The first benefit of SigOpt is that it automates the tuning process, which is value enough for most teams that waste time on this problem. But SigOpt is also highly effective at tuning. After testing SigOpt on a variety of models – ranging from simple to complex, including traditional machine learning and deep learning – we learned that SigOpt is highly effective at tuning hyperparameters to improve model performance across this wide cross-section of models. Finally, SigOpt offers analytics like parameter importance that are particularly valuable for reproducibility. Parameter importance will show you the degree to which specific hyperparameters contribute to its performance.

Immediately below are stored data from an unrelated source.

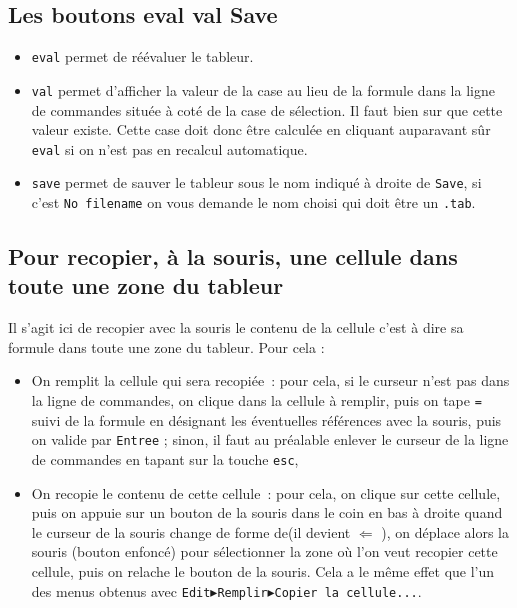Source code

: \documentclass[a4paper,11pt]{article}
\begin{document}
\subsection{Les boutons eval val Save}
\begin{itemize}
\item {\tt eval} permet de r\'e\'evaluer le tableur.
\item {\tt val} permet d'afficher la valeur de la case au lieu de la formule
dans la ligne de commandes situ\'ee \`a cot\'e de la case de s\'election.
Il faut bien sur que cette valeur existe. Cette case doit donc \^etre 
calcul\'ee en cliquant auparavant s\^ur {\tt eval} si on n'est pas en recalcul 
automatique.
\item {\tt save} permet de sauver le tableur sous le nom indiqu\'e \`a droite
de {\tt Save}, si c'est {\tt No filename} on vous demande le nom choisi qui
doit \^etre un {\tt .tab}. 
\end{itemize}

\subsection{Pour recopier, \`a la souris, une cellule dans toute une zone du tableur}
Il s'agit ici de recopier avec la souris le contenu de la cellule c'est \`a 
dire sa formule dans toute une zone du tableur.
Pour cela :
\begin{itemize}
\item On remplit la cellule qui sera recopi\'ee~:
pour cela, si le curseur n'est pas dans la ligne de commandes, 
on clique dans la cellule \`a remplir, puis on tape {\tt =} suivi de la 
formule en d\'esignant les \'eventuelles r\'ef\'erences avec la
souris, puis on valide par {\tt Entree} ; sinon,
il faut au pr\'ealable enlever le curseur de la ligne de commandes
en tapant sur la touche {\tt esc},
\item On  recopie le contenu de cette cellule~: 
pour cela, on clique sur cette cellule, puis
on appuie sur un bouton de la souris dans le coin en bas \`a droite quand 
le curseur de la souris change de forme de(il devient $\Leftarrow$ ), 
on d\'eplace alors la souris (bouton 
enfonc\'e) pour s\'electionner la
zone o\`u l'on veut recopier cette cellule, 
puis on relache le bouton de la souris. 
Cela a le m\^eme effet que l'un des menus obtenus avec 
{\tt Edit$\blacktriangleright$Remplir$\blacktriangleright$Copier la cellule...}.
\end{itemize}
\end{document}
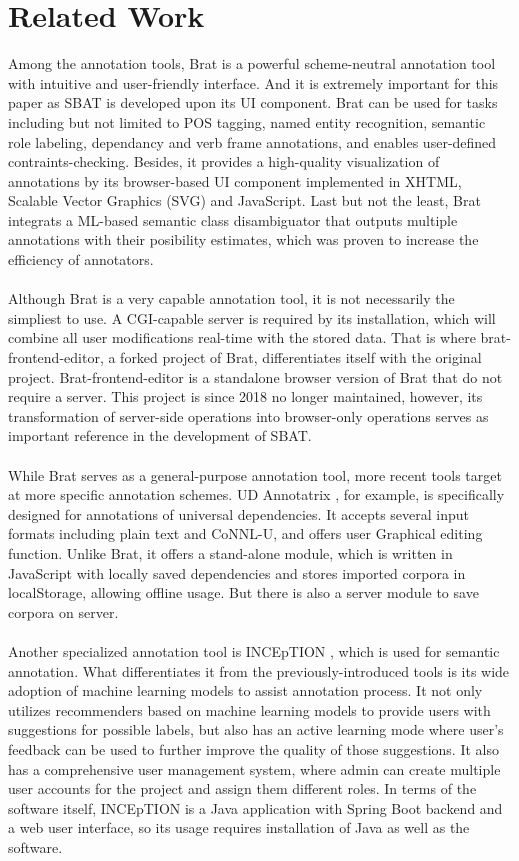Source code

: \documentclass[a4paper]{article}
\begin{document}
\section{Related Work}
Among the annotation tools, Brat \cite{stenetorp-etal-2012-brat} is a powerful scheme-neutral annotation tool with intuitive and user-friendly interface. And it is extremely important for this paper as SBAT is developed upon its UI component. Brat can be used for tasks including but not limited to POS tagging, named entity recognition, semantic role labeling, dependancy and verb frame annotations, and enables user-defined contraints-checking. Besides, it provides a high-quality visualization of annotations by its browser-based UI component implemented in XHTML, Scalable Vector Graphics (SVG) and JavaScript. Last but not the least, Brat integrats a ML-based semantic class disambiguator that outputs multiple annotations with their posibility estimates, which was proven to increase the efficiency of annotators.\\
\\
Although Brat is a very capable annotation tool, it is not necessarily the simpliest to use. A CGI-capable server is required by its installation, which will combine all user modifications real-time with the stored data. That is where brat-frontend-editor, a forked project of Brat, differentiates itself with the original project. Brat-frontend-editor \cite{brat-frontend-editor} is a standalone browser version of Brat that do not require a server. This project is since 2018 no longer maintained, however, its transformation of server-side operations into browser-only operations serves as important reference in the development of SBAT.\\
\\
While Brat serves as a general-purpose annotation tool, more recent tools target at more specific annotation schemes. UD Annotatrix \cite{tyers-etal-2017-ud}, for example, is specifically designed for annotations of universal dependencies. It accepts several input formats including plain text and CoNNL-U, and offers user Graphical editing function. Unlike Brat, it offers a stand-alone module, which is written in JavaScript with locally saved dependencies and stores imported corpora in localStorage, allowing offline usage. But there is also a server module to save corpora on server.\\
\\
Another specialized annotation tool is INCEpTION \cite{klie-etal-2018-inception}, which is used for semantic annotation. What differentiates it from the previously-introduced tools is its wide adoption of machine learning models to assist annotation process. It not only utilizes recommenders based on machine learning models to provide users with suggestions for possible labels, but also has an active learning mode where user's feedback can be used to further improve the quality of those suggestions. It also has a comprehensive user management system, where admin can create multiple user accounts for the project and assign them different roles. In terms of the software itself, INCEpTION is a Java application with Spring Boot backend and a web user interface, so its usage requires installation of Java as well as the software.\\
\end{document}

In general, these mathematical approaches to hyperparameter tuning – rather than intuition – produce better unbiased results with less expert time. Standardizing on SigOpt was an obvious choice for our team.
What are your hopes for this solution in the coming months?
Our goal is to facilitate a more efficient scientific process, and, as a result, promote ongoing scientific progress. To do so, we hope to promote reproducible research, while fostering a friendly environment in which both academy and industry collaborate on problems, share best practices, and contribute to mutual success. More tactically, we will encourage teams to publish research articles that include the database, source code, and experimental setup.
We believe that DeepDIVA is a valuable tool to make this entire process easier for teams. So DeepDIVA is our contribution to this process, designed specifically to facilitate reproducible research. In the best case scenario, all research published in the future will come with DeepDIVA URLs or other similar competing frameworks. Doing so will benefit the broader community.